◆ Passage ◆
1 Euro at four-year low as ECB chief hints at QE
(Jennifer Rankin in The Guardian) The president of the European Central Bank
(ECB) has raised expectations that he will turn on the money-printing presses
to fight deflation early in the new year, sending the euro to its lowest level
against the dollar in four and a half years.
Mario Draghi said the risk of inflation failing to
return to its targeted level of 2% had grown in the past six months, alerting
markets that the central bank could announce further stimulus as soon as its
next meeting on 22 January. The euro fell to $1.20, its lowest since June 2010
when the currency was reeling after Greece had agreed its first €110bn bailout
the previous month.
Eurozone inflation has already slipped to 0.3%, far
off the ECB’s price-stability target of just below 2%, and economists expect
the single currency zone to have sunk into outright deflation in December. They
forecast falls of 0.1% when figures are released next Wednesday, with plunging
oil prices a major factor.
Spain and Greece are experiencing falling prices and
some economists are warning that the 19-strong currency bloc could become mired
in a deflationary spiral that further dampens spending and consumer confidence.
Buying government bonds, a policy known as quantitative easing, is seen as one
of the last weapons in the ECB’s arsenal to revive the eurozone, with interest
rates having already been knocked down to 0.05%.
2 Macau gambling revenue sees first annual fall
(BBC) Gambling revenue in Macau, the world's biggest gaming hub, has fallen for
the first time on an annual basis since its casinos were liberalised in 2001. Revenue
fell 2.6% in 2014 to $44.1bn, with December seeing a record 30.4% drop in
revenue from a year ago.
The territory's annual revenue is still almost seven
times that of Las Vegas, the world's second biggest gaming hub. But, December
saw the seventh consecutive monthly revenue decline for its casino, extending
the downtrend. The prolonged slump in the sector has been blamed on the Chinese
government's campaign to rein in conspicuous spending and corruption.
Gaming revenue in Macau fell almost 20% in November
from the previous year, while October's fall was over 23% for the same time
period. Macau, a special administrative region of China, is the only place in
the country where casino gambling is legal.
Its growth skyrocketed after several international
gaming companies opened resorts there when Chinese authorities ended a
government-sanctioned casino monopoly in 2001. But now the Chinese government
wants the region to diversify its economy from its reliance on gaming to
sectors such as culture, sports and retail. Macau's casinos have lost a
combined $58bn in market value over the past six months, according to Reuters.

◆ Challenges ◆
• 1. According to the news digest, what has caused the long slump in Macau's gambling sector? Answer in one to three sentences.
• 2. Please transcribe the part of the news digest that opens with the words containing "2 Macau gambling" and closes with "spending and corruption.".
The lines that come next have nothing to do with the news digest.

◆ Dataset content ◆
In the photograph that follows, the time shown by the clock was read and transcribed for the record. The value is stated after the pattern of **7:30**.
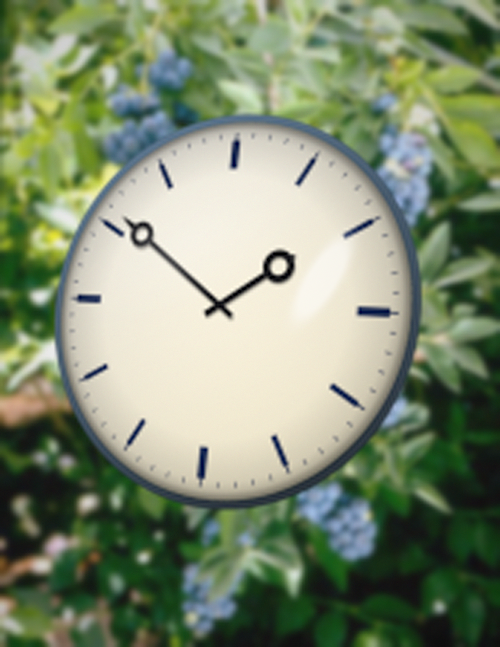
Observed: **1:51**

◆ Written responses ◆
• 1. The slump has been blamed on the Chinese government's campaign to rein in conspicuous spending and corruption.

• 2.
2 Macau gambling revenue sees first annual fall
(BBC) Gambling revenue in Macau, the world's biggest gaming hub, has fallen for
the first time on an annual basis since its casinos were liberalised in 2001. Revenue
fell 2.6% in 2014 to $44.1bn, with December seeing a record 30.4% drop in
revenue from a year ago.
The territory's annual revenue is still almost seven
times that of Las Vegas, the world's second biggest gaming hub. But, December
saw the seventh consecutive monthly revenue decline for its casino, extending
the downtrend. The prolonged slump in the sector has been blamed on the Chinese
government's campaign to rein in conspicuous spending and corruption.